In a move that has the world's foreign offices clutching their metaphors with sweaty palms, the President of India embarked on a state visit to somewhere or other, prompting the Myanmar junta to glue their collective eye to the nearest crack in the blinds. Britain, meanwhile, has dispatched a man with a monocle and a thermos of Earl Grey to 'monitor the situation' from a safe distance, likely a Wetherspoons in Luton.
This is, of course, the same junta that runs Myanmar with the efficiency of a one-armed juggler on a unicycle. They have perfected the art of watching things closely, possibly because their own country is a bonfire of civil liberties and they need something to do between crackdowns. The President's visit, which involves handshakes and photo opportunities with various regional dignitaries, is being interpreted as a seismic shift in regional power dynamics. Or as a nice day out for the President.
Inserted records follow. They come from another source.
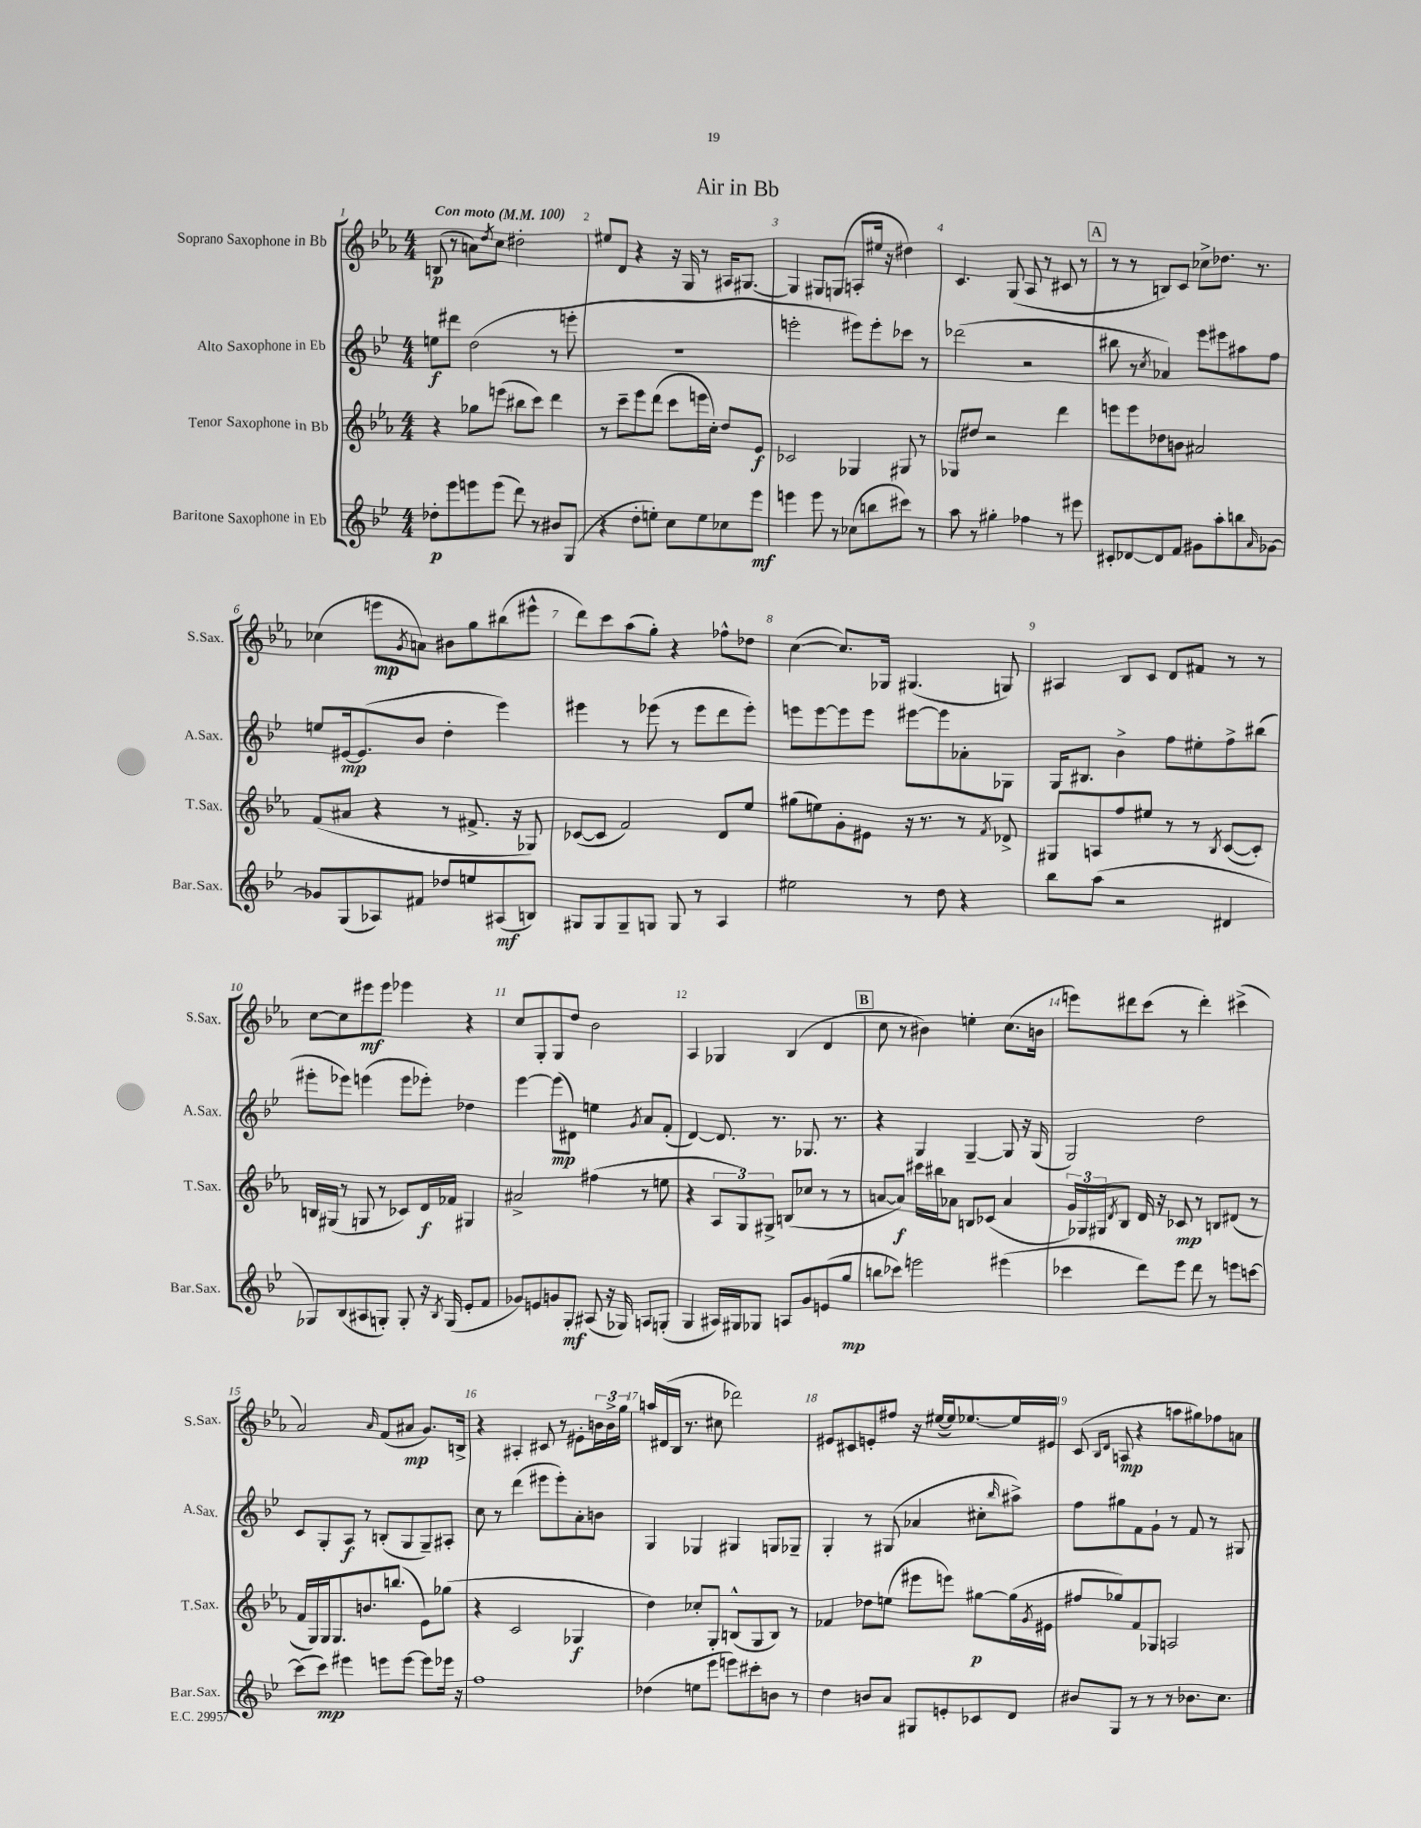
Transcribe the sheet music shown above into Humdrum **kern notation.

**kern	**dynam	**kern	**dynam	**kern	**dynam	**kern	**dynam
*part4	*part4	*part3	*part3	*part2	*part2	*part1	*part1
*staff4	*staff4	*staff3	*staff3	*staff2	*staff2	*staff1	*staff1
*I"Baritone Saxophone in Eb	*	*I"Tenor Saxophone in Bb	*	*I"Alto Saxophone in Eb	*	*I"Soprano Saxophone in Bb	*
*I'Bar.Sax.	*	*I'T.Sax.	*	*I'A.Sax.	*	*I'S.Sax.	*
*clefG2	*	*clefG2	*	*clefG2	*	*clefG2	*
*k[b-e-]	*	*k[b-e-a-]	*	*k[b-e-]	*	*k[b-e-a-]	*
*M4/4	*	*M4/4	*	*M4/4	*	*M4/4	*
*MM100	*	*MM100	*	*MM100	*	*MM100	*
=1	=1	=1	=1	=1	=1	=1	=1
!	!	!	!	!	!	!LO:TX:a:B:t=Con moto	!
8dd-X'\L	p	4r	.	8een\L	f	(8Bn/	p
8eee-\	.	.	.	8ddd#X\J	.	8r	.
8eeen\	.	8gg-X\L	.	(2dd\	.	8an\L)	.
.	.	.	.	.	.	8qdd/	.
(8eee\J	.	(8eeen\J	.	.	.	8cc\J	.
8ddd\)	.	8bb#X\L	.	.	.	2dd#X'\	.
8r	.	8ccc\J)	.	.	.	.	.
8b#X/L	.	4ddd\	.	8r	.	.	.
(8G/J	.	.	.	8eeen'\	.	.	.
=2	=2	=2	=2	=2	=2	=2	=2
4r	.	8r	.	1r	.	8ee#X/L	.
.	.	8ccc~\L	.	.	.	8d/J	.
8dd'\L	.	8eee-\	.	.	.	4r	.
8een'\J)	.	(8ddd\J	.	.	.	.	.
8cc\L	.	8ccc\L	.	.	.	16r	.
.	.	.	.	.	.	16G/	.
8ee\	.	16eeen\L	.	.	.	8r	.
.	.	16cc'\JJ)	.	.	.	.	.
8cc-X\	.	8dd/L	.	.	.	16A#X/KL	.
.	.	.	.	.	.	[8.G#X/J	.
8eee-\J	mf	8e-/J	f	.	.	.	.
=3	=3	=3	=3	=3	=3	=3	=3
4eeen\	.	2c-X/	.	2eeen'\	.	4G#/]	.
8eee\	.	.	.	.	.	8G#X/L	.
8r	.	.	.	.	.	(8Gn/J	.
(8cc-X\L	.	4G-X/	.	8eee#X\L)	.	8An'/L	.
8bbn\	.	.	.	8eee#'\	.	16ee#X/Jk	.
.	.	.	.	.	.	16r	.
8ccc#X\J)	.	8G#X/	.	8ccc-X\J	.	4dd#X\)	.
8r	.	8r	.	8r	.	.	.
=4	=4	=4	=4	=4	=4	=4	=4
8aa\	.	8G-X/L	.	(2ddd-X\	.	4.c/	.
8r	.	8dd#X/J	.	.	.	.	.
4gg#X'\	.	2r	.	.	.	.	.
.	.	.	.	.	.	(8G/	.
4ff-X\	.	.	.	2r	.	8A-/	.
.	.	.	.	.	.	8r	.
8r	.	4ddd\	.	.	.	8c#X/	.
8eee#X\	.	.	.	.	.	8r	.
!!LO:REH:place=s1:t=A
=5	=5	=5	=5	=5	=5	=5	=5
8c#X'/L	.	8eeen\L	.	8bb#X\	.	8r	.
[8d-X/	.	8eee\	.	8r	.	8r	.
.	.	.	.	8qcc/	.	.	.
8d-/]	.	8dd-X\	.	4a-X/)	.	8Bn/L)	.
8f/J	.	8bn\J	.	.	.	8c/J	.
8g#X\L	.	2a#X/	.	8eee-\L	.	8cc-X^\L	.
8aa'\	.	.	.	8eee#X\	.	8.dd-X\J	.
8bbn\	.	.	.	8aa#X\	.	.	.
.	.	.	.	.	.	8.r	.
16qqa/	.	.	.	.	.	.	.
[8g-X\J	.	.	.	8ff\J	.	.	.
!!LO:LB:g=z
=6	=6	=6	=6	=6	=6	=6	=6
8g-X/L]	.	(8f/L	.	8een/L	.	(4cc-X\	.
(8G/	.	8a#X/J	.	[16e#X/k	mp	.	.
.	.	.	.	(8.e#/]	.	.	.
8A-X/)	.	4r	.	.	.	8eeen\L	mp
.	.	.	.	.	.	8qg/	.
8f#X/J	.	.	.	8b-/J	.	8an\J)	.
8dd-X/L	.	8r	.	4dd'\	.	8b#X\L	.
8een/	.	8.f#X^/	.	.	.	8gg\	.
(8A#X/	mf	.	.	4eee-\)	.	(8bb#X\	.
.	.	16r	.	.	.	.	.
8Bn/J)	.	8G-X/)	.	.	.	8eee#X^^\J	.
=7	=7	=7	=7	=7	=7	=7	=7
8G#X/L	.	([8c-X/L	.	4eee#X\	.	8ddd\L)	.
8G#/	.	8c-/J]	.	.	.	8ccc\	.
8G#~/	.	2f/)	.	8r	.	(8aa-\	.
8Gn/J	.	.	.	(8eee-X\	.	8gg'\J)	.
8G/	.	.	.	8r	.	4r	.
8r	.	.	.	8eee-\L	.	.	.
4A/	.	8d/L	.	8ddd\	.	8ff-X^^\L	.
.	.	8ee-/J	.	8eee-'\J)	.	8dd-X\J	.
=8	=8	=8	=8	=8	=8	=8	=8
2ee#X\	.	(8gg#X\L	.	8eeen\L	.	([4cc\	.
.	.	8een\)	.	[8eee\	.	.	.
.	.	8g'\	.	8eee\]	.	8.cc/L])	.
.	.	8e#X\J	.	8eee\J	.	.	.
.	.	.	.	.	.	16G-X/Jk	.
8r	.	16r	.	[8eee#X\L	.	(4.G#X/	.
.	.	8.r	.	.	.	.	.
8dd\	.	.	.	8eee#\]	.	.	.
4r	.	8r	.	8a-X'\	.	.	.
.	.	8qf/	.	.	.	.	.
.	.	8d-X^/	.	8G-X\J	.	8Gn/)	.
=9	=9	=9	=9	=9	=9	=9	=9
8bb-\L	.	8G#X/L	.	16G/KL	.	4A#X/	.
.	.	.	.	8.B#X/J	.	.	.
(8aa\J	.	8An/	.	.	.	.	.
2r	.	8ff/	.	4b-^\	.	8B-/L	.
.	.	8ee#X/J	.	.	.	8c/J	.
.	.	8r	.	8ff\L	.	8d/L	.
.	.	8r	.	8ee#X'\	.	8f#X/J	.
.	.	8qB-/	.	.	.	.	.
4d#X/	.	([8c/L	.	8ff^\	.	8r	.
.	.	8c'/J])	.	(8bb#X\J	.	8r	.
!!LO:LB:g=z
=10	=10	=10	=10	=10	=10	=10	=10
8G-X/L)	.	16Bn/LL	.	8eee#X'\L	.	[8cc\L	.
.	.	(16G#X/JJ	.	.	.	.	.
(8B-/	.	8r	.	8eee-X\J)	.	8cc\]	.
8A#X/	.	8Gn/	.	(4eeen\	.	8eee#X\	mf
8Gn'/J)	.	8r	.	.	.	8eee#\J	.
8G'/	.	8c-X/L)	.	8eee\L	.	4eee-X\	.
16r	.	16d/L	f	8eee-X'\J)	.	.	.
8qB-/	.	.	.	.	.	.	.
(16G/	.	16f-X/JJ	.	.	.	.	.
8e-'/L	.	4G#X/	.	4dd-X\	.	4r	.
8f/J	.	.	.	.	.	.	.
=11	=11	=11	=11	=11	=11	=11	=11
8g-X/L)	.	2a#X^/	.	[4eee-\	.	8cc/L	.
8en/	.	.	.	.	.	8G'/	.
8gn/	.	.	.	(8eee-\L]	mp	8G/	.
8G'/J	mf	.	.	8d#X\J)	.	8dd/J	.
(8A#X/	.	(4ff#X\	.	4een\	.	2b-\	.
16r	.	.	.	.	.	.	.
16G-X/)	.	.	.	.	.	.	.
.	.	.	.	8qg/	.	.	.
8An/L	.	8r	.	8a/L	.	.	.
(8Gn'/J	.	8een\	.	(8f'/J	.	.	.
=12	=12	=12	=12	=12	=12	=12	=12
4G/	.	4r	.	[4d/)	.	4A-/	.
16A#X/LL)	.	12A-/L	.	8.d/]	.	4G-X/	.
16G#X/J	.	.	.	.	.	.	.
.	.	12G/)	.	.	.	.	.
8G-X/J	.	.	.	.	.	.	.
.	.	12G#X^/J	.	.	.	.	.
.	.	.	.	8.r	.	.	.
8An/L	.	(8Bn/L	.	.	.	(4B-/	.
8g/	.	8cc-X/J	.	8.G-X/	.	.	.
(8en/	.	8r	.	.	.	4d/	.
.	.	.	.	8.r	.	.	.
8gg/J	mp	8r	.	.	.	.	.
!!LO:REH:place=s1:t=B
=13	=13	=13	=13	=13	=13	=13	=13
8bbn\L	.	[8an/L	.	4r	.	8cc\	.
8ccc-X\J)	.	8a/J])	f	.	.	8r	.
2eeen\	.	16ccc#X\LL	.	4G/	.	4b#X\)	.
.	.	16bb#X\J	.	.	.	.	.
.	.	8a-X\J	.	.	.	.	.
.	.	8Bn/L	.	[4G~/	.	4een'\	.
.	.	(8c-X/J	.	.	.	.	.
(4eee#X\	.	4a-/	.	8G/]	.	(8.cc\L	.
.	.	.	.	16r	.	.	.
.	.	.	.	(16G/	.	16bn\Jk	.
=14	=14	=14	=14	=14	=14	=14	=14
4ccc-X\	.	24g/LL)	.	2G/)	.	8eeen\L)	.
.	.	24G-X/	.	.	.	.	.
.	.	24G#X/J	.	.	.	.	.
.	.	8qd/	.	.	.	.	.
.	.	8B-/J	.	.	.	8ddd#X\	.
8ddd\L)	.	16d/	.	.	.	(8ccc\J	.
.	.	16r	.	.	.	.	.
8eee-\J	.	8c-X/	mp	.	.	8r	.
8ddd\	.	8r	.	2dd\	.	4ddd#'\)	.
8r	.	8Bn/L	.	.	.	.	.
8eeen\L	.	(8d#X/J	.	.	.	(4ccc#X^\	.
[8cccn\J	.	8r	.	.	.	.	.
!!LO:LB:g=z
=15	=15	=15	=15	=15	=15	=15	=15
(8ccc\L]	.	16f/LL	.	8c/L	.	2a-/)	.
.	.	16G/)	.	.	.	.	.
8ccc\J)	mp	16G/J	.	8G'/	.	.	.
.	.	8.G/	.	.	.	.	.
4eee#X\	.	.	.	8A/J	f	.	.
.	.	8.bn/	.	8r	.	.	.
.	.	.	.	.	.	16qqa-/	.
8eeen\L	.	.	.	(8Bn'/L	.	(8f/L	.
.	.	(8.bbn/J	.	.	.	.	.
[8eee\J	.	.	.	8G/	.	8a#X/J	mp
8eee\L]	.	8e-\L)	.	8G~/)	.	8.g/L)	.
16eee-X\Jk	.	(8gg-X\J	.	8A#X'/J	.	.	.
16r	.	.	.	.	.	16Bn^/Jk	.
=16	=16	=16	=16	=16	=16	=16	=16
1ff	.	4r	.	8cc\	.	4r	.
.	.	.	.	8r	.	.	.
.	.	2c/	.	(4ddd\	.	4A#X'/	.
.	.	.	.	8eee#X\L	.	8c#X/	.
.	.	.	.	8eee#'\)	.	8r	.
.	.	4G-X/	f	8a'\	.	8e#X'\L	.
.	.	.	.	8bn\J	.	24bn\L	.
.	.	.	.	.	.	24b^\	.
.	.	.	.	.	.	24gg\JJ	.
=17	=17	=17	=17	=17	=17	=17	=17
(4dd-X\	.	4dd\)	.	4G/	.	16aan/LL	.
.	.	.	.	.	.	(16d#X/	.
.	.	.	.	.	.	16B-/JJ	.
.	.	.	.	.	.	8.r	.
8een\L	.	8cc-X'/L	.	4G-X/	.	.	.
8eee-\J	.	8G'/J	.	.	.	8cc#X\	.
8eeen\L)	.	(8Bn^^/L	.	4G#X/	.	2ddd-X\)	.
8ccc#X'\	.	8G/	.	.	.	.	.
8bn\J	.	8B/J)	.	8Gn/L	.	.	.
8r	.	8r	.	8G-X~/J	.	.	.
=18	=18	=18	=18	=18	=18	=18	=18
4dd\	.	4f-X/	.	4G'/	.	8e#X/L	.
.	.	.	.	.	.	8c#X/	.
8bn/L	.	8dd-X\L	.	8r	.	8en'/	.
8a/J	.	(8een\J	.	(8G#X/	.	8ff#X/J	.
8G#X/L	.	8eee#X\L	.	4a-X/	.	16r	.
.	.	.	.	.	.	([16ee#X/LL	.
8en'/	.	8eeen\J)	.	.	.	16ee#/J])	.
.	.	.	.	.	.	[8.ee-X/	.
8c-X/	.	[8gg#X\L	p	8cc#X'\L	.	.	.
.	.	.	.	16qqbb-/	.	.	.
8d/J	.	(16gg#\L]	.	8aa#X^\J)	.	16ee-/L]	.
.	.	8qg/	.	.	.	.	.
.	.	16e#X\JJ	.	.	.	16e#X/JJ	.
=19	=19	=19	=19	=19	=19	=19	=19
8b#X/L	.	8ff#X/L	.	8ff\L	.	(8c/	.
.	.	.	.	.	.	16qqB-/LL	.
.	.	.	.	.	.	16qqd/JJ	.
8G/J	.	8gg-X/)	.	8gg#X\	.	8An/	mp
8r	.	8f/	.	8f\	.	4r	.
8r	.	8G-X/J	.	8g`\J	.	.	.
8r	.	2An/	.	8r	.	8aan\L	.
8.b-X\L	.	.	.	8f/	.	8gg#X\)	.
.	.	.	.	8r	.	8ff-X\	.
8.cc\J	.	.	.	.	.	.	.
.	.	.	.	8G#X/	.	8an\J	.
==	==	==	==	==	==	==	==
*-	*-	*-	*-	*-	*-	*-	*-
It's hard to tell with geopolitics, a science that relies heavily on people squinting at maps and saying 'hmm'.
Britain's role in this is typical: they are monitoring. This is the word the Foreign Office uses when they want to appear busy without actually doing anything. Monitoring involves sitting in a room, sometimes with a cup of tea, and watching the news. Occasionally, they will write a strongly worded email to someone. The regional power shift they refer to is likely the result of someone in the Indian government sneezing at the wrong time, causing a domino effect that will be analysed for decades by people with tenure.
The junta's close watching of the India visit suggests they are worried about losing their grip on power, which would be akin to a goldfish worrying about drowning. Meanwhile, the UK's monitoring will probably conclude that the situation is 'fluid', a term diplomats use when they haven't the foggiest idea what's happening. But rest assured, your tax pounds are hard at work, funding someone's existential dread and biscuit consumption.
In other news, the sun rose in the east, water remained wet, and politicians continued to speak with the sincerity of a man trying to sell you a used car with no wheels. The game of thrones rolls on, and we are all just pieces on the board, albeit pieces that occasionally complain about the price of gin.